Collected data
•••

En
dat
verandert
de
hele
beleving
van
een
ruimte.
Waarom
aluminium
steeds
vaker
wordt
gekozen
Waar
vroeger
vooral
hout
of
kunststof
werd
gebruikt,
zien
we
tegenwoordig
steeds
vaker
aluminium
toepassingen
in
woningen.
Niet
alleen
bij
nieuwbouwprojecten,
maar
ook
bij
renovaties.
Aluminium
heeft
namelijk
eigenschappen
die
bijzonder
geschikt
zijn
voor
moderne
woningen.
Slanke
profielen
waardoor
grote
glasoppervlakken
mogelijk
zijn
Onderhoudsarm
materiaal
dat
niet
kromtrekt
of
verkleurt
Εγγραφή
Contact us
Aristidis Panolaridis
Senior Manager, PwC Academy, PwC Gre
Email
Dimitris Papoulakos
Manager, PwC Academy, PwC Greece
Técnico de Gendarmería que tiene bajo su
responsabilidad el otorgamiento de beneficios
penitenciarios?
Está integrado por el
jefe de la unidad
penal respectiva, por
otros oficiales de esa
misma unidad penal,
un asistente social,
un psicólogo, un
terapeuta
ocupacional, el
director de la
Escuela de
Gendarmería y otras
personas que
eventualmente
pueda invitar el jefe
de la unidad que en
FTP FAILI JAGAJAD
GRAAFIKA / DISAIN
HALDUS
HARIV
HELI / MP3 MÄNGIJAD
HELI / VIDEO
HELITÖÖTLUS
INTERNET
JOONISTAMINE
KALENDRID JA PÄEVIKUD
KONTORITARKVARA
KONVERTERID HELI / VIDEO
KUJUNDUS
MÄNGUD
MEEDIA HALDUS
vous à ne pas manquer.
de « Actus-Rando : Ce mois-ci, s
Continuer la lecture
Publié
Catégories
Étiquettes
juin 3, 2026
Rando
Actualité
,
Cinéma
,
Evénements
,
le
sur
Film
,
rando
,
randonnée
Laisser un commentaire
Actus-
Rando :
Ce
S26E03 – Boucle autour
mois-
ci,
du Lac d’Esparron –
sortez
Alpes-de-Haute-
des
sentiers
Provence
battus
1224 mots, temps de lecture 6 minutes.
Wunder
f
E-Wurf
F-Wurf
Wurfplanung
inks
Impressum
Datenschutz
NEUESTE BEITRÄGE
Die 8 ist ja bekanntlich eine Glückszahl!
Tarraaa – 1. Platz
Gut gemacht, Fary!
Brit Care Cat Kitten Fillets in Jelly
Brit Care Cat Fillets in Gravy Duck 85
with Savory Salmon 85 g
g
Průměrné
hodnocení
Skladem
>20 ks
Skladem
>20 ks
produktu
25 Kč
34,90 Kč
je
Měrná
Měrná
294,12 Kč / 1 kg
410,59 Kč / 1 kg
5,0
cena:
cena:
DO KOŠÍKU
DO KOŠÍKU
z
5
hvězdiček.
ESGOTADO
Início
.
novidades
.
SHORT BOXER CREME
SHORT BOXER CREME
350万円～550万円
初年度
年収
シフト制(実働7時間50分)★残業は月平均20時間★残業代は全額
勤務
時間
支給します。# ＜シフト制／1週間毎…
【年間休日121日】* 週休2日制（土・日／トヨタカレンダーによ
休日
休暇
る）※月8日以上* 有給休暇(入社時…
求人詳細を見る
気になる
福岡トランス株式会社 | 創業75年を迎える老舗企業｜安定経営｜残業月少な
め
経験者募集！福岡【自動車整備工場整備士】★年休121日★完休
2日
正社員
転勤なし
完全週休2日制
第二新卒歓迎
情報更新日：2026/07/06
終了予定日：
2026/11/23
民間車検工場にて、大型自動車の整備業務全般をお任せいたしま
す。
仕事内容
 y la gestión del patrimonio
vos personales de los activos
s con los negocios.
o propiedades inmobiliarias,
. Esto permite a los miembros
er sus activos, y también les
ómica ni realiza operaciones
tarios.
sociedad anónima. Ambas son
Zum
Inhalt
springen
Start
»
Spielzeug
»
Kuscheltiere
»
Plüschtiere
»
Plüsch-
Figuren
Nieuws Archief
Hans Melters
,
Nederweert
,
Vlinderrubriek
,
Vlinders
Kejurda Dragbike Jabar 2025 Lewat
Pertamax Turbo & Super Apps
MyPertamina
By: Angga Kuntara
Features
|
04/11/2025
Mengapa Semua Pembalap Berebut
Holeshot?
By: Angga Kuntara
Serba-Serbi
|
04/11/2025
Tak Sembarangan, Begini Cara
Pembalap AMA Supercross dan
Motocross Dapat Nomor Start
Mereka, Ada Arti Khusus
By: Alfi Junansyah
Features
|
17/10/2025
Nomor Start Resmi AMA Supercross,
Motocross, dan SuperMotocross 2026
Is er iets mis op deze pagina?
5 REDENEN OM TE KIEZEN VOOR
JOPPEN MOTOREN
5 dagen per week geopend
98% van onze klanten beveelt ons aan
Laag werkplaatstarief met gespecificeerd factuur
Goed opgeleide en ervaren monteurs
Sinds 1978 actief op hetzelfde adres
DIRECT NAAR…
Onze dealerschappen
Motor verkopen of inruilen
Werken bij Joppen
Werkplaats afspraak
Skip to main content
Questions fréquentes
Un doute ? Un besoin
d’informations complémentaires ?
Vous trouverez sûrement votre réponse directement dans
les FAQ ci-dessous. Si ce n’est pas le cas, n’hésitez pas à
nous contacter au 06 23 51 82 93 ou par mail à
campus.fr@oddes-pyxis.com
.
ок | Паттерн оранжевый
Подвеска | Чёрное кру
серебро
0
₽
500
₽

•••

In your response, reproduce the records exactly, every one.

En
dat
verandert
de
hele
beleving
van
een
ruimte.
Waarom
aluminium
steeds
vaker
wordt
gekozen
Waar
vroeger
vooral
hout
of
kunststof
werd
gebruikt,
zien
we
tegenwoordig
steeds
vaker
aluminium
toepassingen
in
woningen.
Niet
alleen
bij
nieuwbouwprojecten,
maar
ook
bij
renovaties.
Aluminium
heeft
namelijk
eigenschappen
die
bijzonder
geschikt
zijn
voor
moderne
woningen.
Slanke
profielen
waardoor
grote
glasoppervlakken
mogelijk
zijn
Onderhoudsarm
materiaal
dat
niet
kromtrekt
of
verkleurt
Εγγραφή
Contact us
Aristidis Panolaridis
Senior Manager, PwC Academy, PwC Gre
Email
Dimitris Papoulakos
Manager, PwC Academy, PwC Greece
Técnico de Gendarmería que tiene bajo su
responsabilidad el otorgamiento de beneficios
penitenciarios?
Está integrado por el
jefe de la unidad
penal respectiva, por
otros oficiales de esa
misma unidad penal,
un asistente social,
un psicólogo, un
terapeuta
ocupacional, el
director de la
Escuela de
Gendarmería y otras
personas que
eventualmente
pueda invitar el jefe
de la unidad que en
FTP FAILI JAGAJAD
GRAAFIKA / DISAIN
HALDUS
HARIV
HELI / MP3 MÄNGIJAD
HELI / VIDEO
HELITÖÖTLUS
INTERNET
JOONISTAMINE
KALENDRID JA PÄEVIKUD
KONTORITARKVARA
KONVERTERID HELI / VIDEO
KUJUNDUS
MÄNGUD
MEEDIA HALDUS
vous à ne pas manquer.
de « Actus-Rando : Ce mois-ci, s
Continuer la lecture
Publié
Catégories
Étiquettes
juin 3, 2026
Rando
Actualité
,
Cinéma
,
Evénements
,
le
sur
Film
,
rando
,
randonnée
Laisser un commentaire
Actus-
Rando :
Ce
S26E03 – Boucle autour
mois-
ci,
du Lac d’Esparron –
sortez
Alpes-de-Haute-
des
sentiers
Provence
battus
1224 mots, temps de lecture 6 minutes.
Wunder
f
E-Wurf
F-Wurf
Wurfplanung
inks
Impressum
Datenschutz
NEUESTE BEITRÄGE
Die 8 ist ja bekanntlich eine Glückszahl!
Tarraaa – 1. Platz
Gut gemacht, Fary!
Brit Care Cat Kitten Fillets in Jelly
Brit Care Cat Fillets in Gravy Duck 85
with Savory Salmon 85 g
g
Průměrné
hodnocení
Skladem
>20 ks
Skladem
>20 ks
produktu
25 Kč
34,90 Kč
je
Měrná
Měrná
294,12 Kč / 1 kg
410,59 Kč / 1 kg
5,0
cena:
cena:
DO KOŠÍKU
DO KOŠÍKU
z
5
hvězdiček.
ESGOTADO
Início
.
novidades
.
SHORT BOXER CREME
SHORT BOXER CREME
350万円～550万円
初年度
年収
シフト制(実働7時間50分)★残業は月平均20時間★残業代は全額
勤務
時間
支給します。# ＜シフト制／1週間毎…
【年間休日121日】* 週休2日制（土・日／トヨタカレンダーによ
休日
休暇
る）※月8日以上* 有給休暇(入社時…
求人詳細を見る
気になる
福岡トランス株式会社 | 創業75年を迎える老舗企業｜安定経営｜残業月少な
め
経験者募集！福岡【自動車整備工場整備士】★年休121日★完休
2日
正社員
転勤なし
完全週休2日制
第二新卒歓迎
情報更新日：2026/07/06
終了予定日：
2026/11/23
民間車検工場にて、大型自動車の整備業務全般をお任せいたしま
す。
仕事内容
 y la gestión del patrimonio
vos personales de los activos
s con los negocios.
o propiedades inmobiliarias,
. Esto permite a los miembros
er sus activos, y también les
ómica ni realiza operaciones
tarios.
sociedad anónima. Ambas son
Zum
Inhalt
springen
Start
»
Spielzeug
»
Kuscheltiere
»
Plüschtiere
»
Plüsch-
Figuren
Nieuws Archief
Hans Melters
,
Nederweert
,
Vlinderrubriek
,
Vlinders
Kejurda Dragbike Jabar 2025 Lewat
Pertamax Turbo & Super Apps
MyPertamina
By: Angga Kuntara
Features
|
04/11/2025
Mengapa Semua Pembalap Berebut
Holeshot?
By: Angga Kuntara
Serba-Serbi
|
04/11/2025
Tak Sembarangan, Begini Cara
Pembalap AMA Supercross dan
Motocross Dapat Nomor Start
Mereka, Ada Arti Khusus
By: Alfi Junansyah
Features
|
17/10/2025
Nomor Start Resmi AMA Supercross,
Motocross, dan SuperMotocross 2026
Is er iets mis op deze pagina?
5 REDENEN OM TE KIEZEN VOOR
JOPPEN MOTOREN
5 dagen per week geopend
98% van onze klanten beveelt ons aan
Laag werkplaatstarief met gespecificeerd factuur
Goed opgeleide en ervaren monteurs
Sinds 1978 actief op hetzelfde adres
DIRECT NAAR…
Onze dealerschappen
Motor verkopen of inruilen
Werken bij Joppen
Werkplaats afspraak
Skip to main content
Questions fréquentes
Un doute ? Un besoin
d’informations complémentaires ?
Vous trouverez sûrement votre réponse directement dans
les FAQ ci-dessous. Si ce n’est pas le cas, n’hésitez pas à
nous contacter au 06 23 51 82 93 ou par mail à
campus.fr@oddes-pyxis.com
.
ок | Паттерн оранжевый
Подвеска | Чёрное кру
серебро
0
₽
500
₽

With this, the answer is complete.